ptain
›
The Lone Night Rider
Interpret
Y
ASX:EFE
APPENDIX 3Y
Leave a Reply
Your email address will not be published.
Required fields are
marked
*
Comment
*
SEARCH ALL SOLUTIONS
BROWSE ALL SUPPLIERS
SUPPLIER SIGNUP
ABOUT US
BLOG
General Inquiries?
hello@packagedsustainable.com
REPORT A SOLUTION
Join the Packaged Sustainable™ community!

--

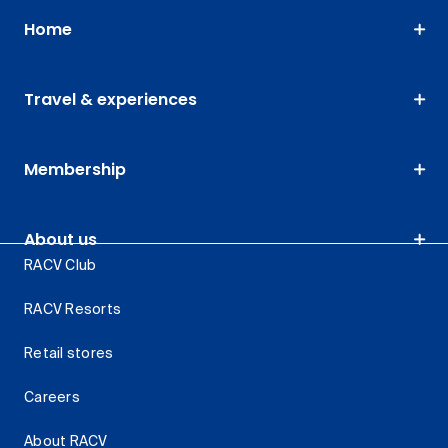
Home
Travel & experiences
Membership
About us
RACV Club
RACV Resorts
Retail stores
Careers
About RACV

--

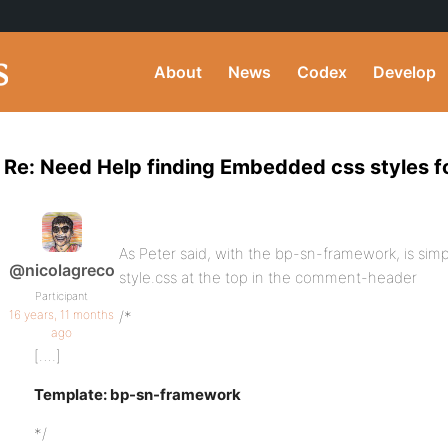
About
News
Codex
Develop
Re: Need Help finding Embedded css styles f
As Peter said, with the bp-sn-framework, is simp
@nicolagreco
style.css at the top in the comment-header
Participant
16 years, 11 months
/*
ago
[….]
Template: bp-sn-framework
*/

_What you should do_.
A single number is the whole answer here: the number of lines in the data containing "framework".

_Exercise solution_.
2